Fort Knox. I’m sure the name conjures images of all sorts of heavily fortified deterrent devices. The reality?
- Electric fences
- Heavily armed guards
- Video cameras
- Granite-lined vault
- Torch-resistant and drill-resistant walls
- Combination locks
- 22 ton blast door
- Mine field
- Barbed razor wire
- No visitors allowed
Fort Knox rightly deserves its reputation as a heavily fortified site!
Why are we talking about Fort Knox today? Sometimes we go in to a risk assessment and our client worries that we want to turn their school or campus or building into Fort Knox. They’re worried that we’re going to recommend fortified fences, cameras in every crevice of the campus, alarms on every single door, a visitor management policy that prohibits all visitors, electronic access control measures on every single ingress/egress point, and armed guards at every entrance and roving the campus.

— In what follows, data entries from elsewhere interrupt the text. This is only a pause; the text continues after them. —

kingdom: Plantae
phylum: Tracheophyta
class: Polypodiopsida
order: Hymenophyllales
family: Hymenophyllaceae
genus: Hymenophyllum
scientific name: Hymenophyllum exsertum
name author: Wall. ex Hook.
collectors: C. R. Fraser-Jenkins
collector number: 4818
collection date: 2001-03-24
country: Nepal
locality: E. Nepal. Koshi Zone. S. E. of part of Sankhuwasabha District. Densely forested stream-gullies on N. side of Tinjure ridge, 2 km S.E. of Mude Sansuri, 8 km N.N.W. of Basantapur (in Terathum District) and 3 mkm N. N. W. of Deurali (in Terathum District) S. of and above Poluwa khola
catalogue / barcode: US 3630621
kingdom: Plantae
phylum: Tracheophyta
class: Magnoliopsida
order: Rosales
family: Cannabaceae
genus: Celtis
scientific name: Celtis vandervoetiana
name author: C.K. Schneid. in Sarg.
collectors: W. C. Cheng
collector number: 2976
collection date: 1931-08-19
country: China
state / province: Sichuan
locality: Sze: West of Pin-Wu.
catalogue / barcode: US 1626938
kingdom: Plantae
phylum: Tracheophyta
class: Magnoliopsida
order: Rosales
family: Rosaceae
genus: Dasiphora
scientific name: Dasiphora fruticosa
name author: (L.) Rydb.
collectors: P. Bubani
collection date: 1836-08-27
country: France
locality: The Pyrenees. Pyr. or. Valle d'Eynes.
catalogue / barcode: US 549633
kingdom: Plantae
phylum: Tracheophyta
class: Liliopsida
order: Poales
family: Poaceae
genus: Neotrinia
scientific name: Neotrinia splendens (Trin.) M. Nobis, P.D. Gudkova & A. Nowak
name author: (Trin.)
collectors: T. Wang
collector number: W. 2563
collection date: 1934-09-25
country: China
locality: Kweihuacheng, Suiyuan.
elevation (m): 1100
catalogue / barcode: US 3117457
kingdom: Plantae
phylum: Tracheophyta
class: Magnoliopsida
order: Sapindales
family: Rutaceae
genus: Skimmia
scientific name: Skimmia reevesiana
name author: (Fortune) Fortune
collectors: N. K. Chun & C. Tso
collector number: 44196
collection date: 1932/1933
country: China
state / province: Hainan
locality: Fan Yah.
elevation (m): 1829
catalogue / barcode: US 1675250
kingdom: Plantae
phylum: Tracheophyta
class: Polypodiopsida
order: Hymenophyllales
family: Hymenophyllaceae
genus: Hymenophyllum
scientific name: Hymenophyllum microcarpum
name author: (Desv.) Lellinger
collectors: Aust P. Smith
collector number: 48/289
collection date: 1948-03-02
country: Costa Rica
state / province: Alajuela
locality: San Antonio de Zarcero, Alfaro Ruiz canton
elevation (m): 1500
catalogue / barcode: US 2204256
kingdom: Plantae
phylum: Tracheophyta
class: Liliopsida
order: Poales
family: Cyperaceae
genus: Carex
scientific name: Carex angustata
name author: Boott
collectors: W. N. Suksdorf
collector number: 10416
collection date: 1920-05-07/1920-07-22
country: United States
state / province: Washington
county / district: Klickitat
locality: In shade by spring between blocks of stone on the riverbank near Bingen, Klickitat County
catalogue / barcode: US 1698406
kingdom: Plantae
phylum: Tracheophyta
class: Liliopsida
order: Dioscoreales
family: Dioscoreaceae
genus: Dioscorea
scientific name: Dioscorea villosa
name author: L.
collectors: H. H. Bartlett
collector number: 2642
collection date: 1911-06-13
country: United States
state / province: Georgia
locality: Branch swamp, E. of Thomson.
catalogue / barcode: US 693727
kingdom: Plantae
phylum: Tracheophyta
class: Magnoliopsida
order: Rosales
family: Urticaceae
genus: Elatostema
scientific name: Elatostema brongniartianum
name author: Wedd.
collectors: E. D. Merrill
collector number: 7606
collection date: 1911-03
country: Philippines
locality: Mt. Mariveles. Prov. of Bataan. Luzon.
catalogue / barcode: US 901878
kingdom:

Listen, we do believe in the importance of physical security measures such as fences, alarms, cameras, access control, and guards. But unless your culture and policies reflect a commitment to safety, you could be as heavily fortified as Fort Knox and still be vulnerable. You could have card readers at every single door in the facility, but if people routinely leave doors ajar, the technology has done you no good. You could have CCTV cameras on every inch of the campus, but if no one is watching the displays in real time, the technology has not improved your security. You could have a visitor management policy that checks all identification with registered sex offenders, but if you have areas of the campus that are wide open (i.e., no fences) and people can simply walk on to campus without going through a security check point, then your technology has not made the campus a safer place.
Technology is not a crutch. Without instilling proper values and policies to create a culture of safety, physical security measures can only go so far in protecting your people.